Essa voz foi particularmente importante para periferias, populações migrantes, refugiadas. Podem sentir-se agora um pouco mais órfãs, com a partida de Francisco?
Eu espero que não fiquem, enquanto a Igreja no seu todo, mantenha viva essas expectativas. De facto, quando todas as políticas são controversas do ponto de vista da migração, alguém recorde que apesar de tudo há migrantes, há refugiados concretos, há ciganos, há minorias que precisam de ser atendidas, independentemente das estratégias geopolíticas. Ter alguém que dá voz verdadeiramente a essas pessoas, comunidades, regiões geográficas. é um bem para a comunidade internacional inestimável. Espero que não seja apenas a voz do Papa, mas seja uma pluralidade de vozes que se refazem ao Evangelho, portanto, seja a Igreja no seu todo que assume essas dores, digamos assim. E que isso tenha traduções, tenha tradução na avaliação crítica das dinâmicas políticas, dos atores políticos, porque o Evangelho informa a nossa leitura das coisas. A voz do Papa foi uma voz crítica para a própria Igreja. no modo como ela se relaciona com todas essas zonas de exclusão, de marginalidade, de periferias, para lhes recordar que essas, precisamente, não estão na periferia, mas estão no coração da Igreja, porque são o coração do Evangelho, em última instância.
Uma última pergunta mais, pessoal: como jesuíta, como foi acompanhar o pontificado de Francisco, o primeiro Papa da Companhia de Jesus?
Foi muito bom, não por um sentido de pertença. “Ah, o Papa é jesuíta e, portanto, é cá dos nossos”, nada disso.
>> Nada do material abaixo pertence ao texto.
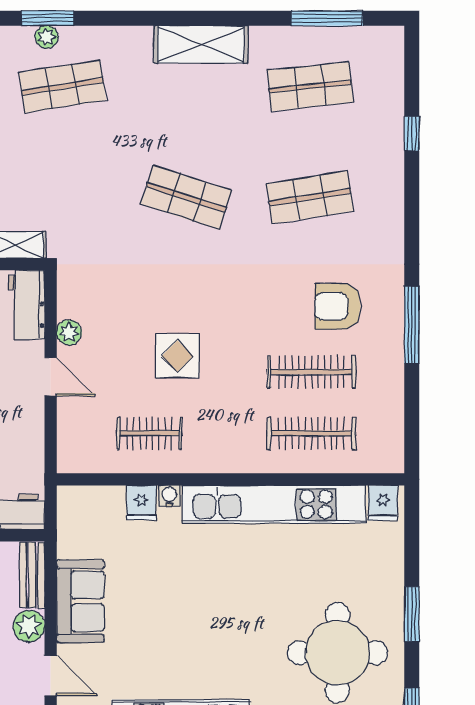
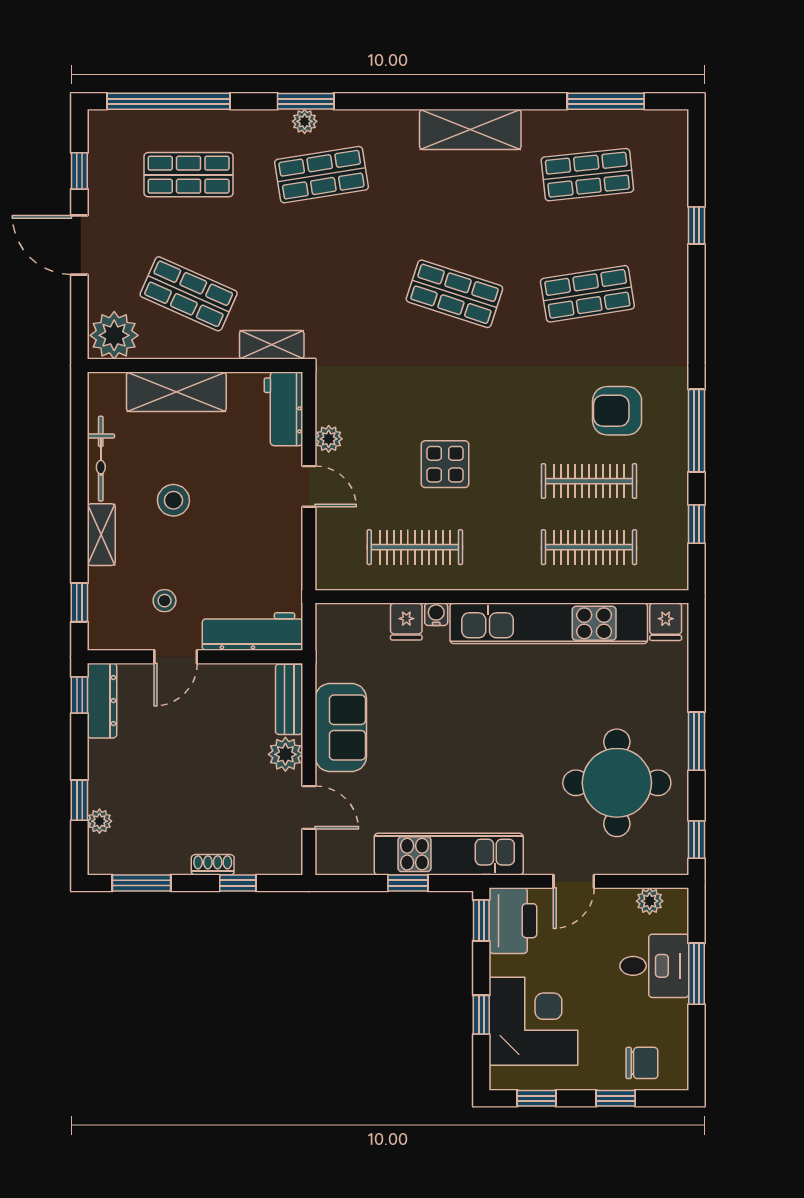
window: (412, 412) -> (697, 524), added
clothes rail: (149, 433) -> (415, 547), width x1.36

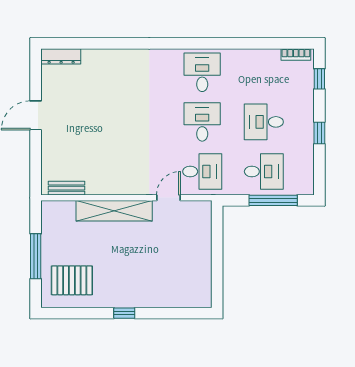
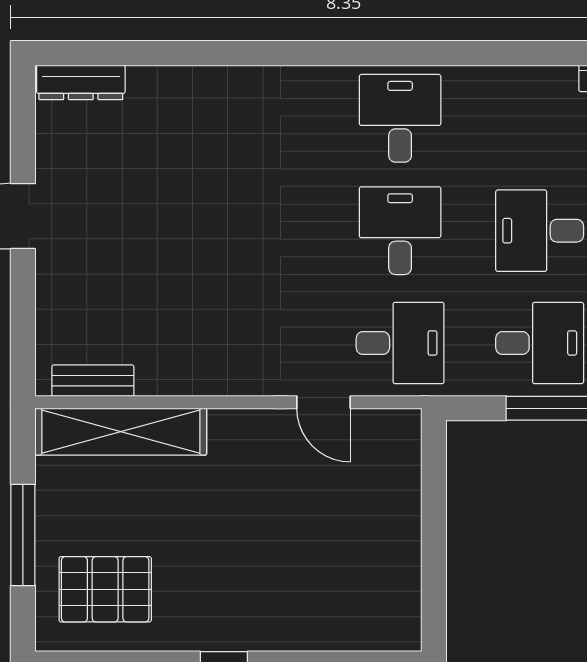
door: (168, 198) -> (324, 402), swing flipped
shelving: (114, 211) -> (121, 432), moved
Foi aliás uma grande surpresa, nunca pensei que pudesse haver um Papa jesuíta por todos os motivos históricos e pela própria dinâmica da Companhia, nada assim de uma espécie de clubismo familiar, mas foi uma experiência muito feliz. De alguma maneira, sentir confirmação no meu próprio estudo da teologia, no meu entendimento da Igreja e, portanto, um Papa que veio dar materialidade a muito pensamento que cultivava. E uma experiência feliz por sentir que, de facto, havia ali um homem com uma grande estatura humana, uma grande estatura espiritual e uma grande estatura evangélica e de me parecer que era alguém que foi capaz de entender o seu poder, a sua autoridade, e não há que ter medo destas palavras, poder e autoridade, porque elas são um bem. Colocou-se verdadeiramente ao serviço da missão da Igreja e do mundo, deixando de lado aquilo que muitas vezes parece tão essencial, quase o anedótico, o etnográfico, para pôr no centro o Evangelho. Por isso, parece-me que o Papa Francisco, e mesmo vemos agora nas disposições que deixou para o funeral, quis apontar muito pouco para si mesmo e mais para aquilo que é essencial, que é o Evangelho e o modo como o Evangelho se relaciona com a realidade.
Do ponto de vista pessoal, foi um tempo de grande satisfação e de grande contentamento por parecer que a Igreja foi capaz de, com todas as debilidades e todas as fragilidades que também aconteceram durante este pontificado, de perceber que a Igreja tem um património extraordinário que é o Evangelho e que este património, este bem, esta força, continua a fazer todo o sentido para a nossa experiência humana e como crente, também para a nossa experiência crente, obviamente. Foi um tempo muito feliz.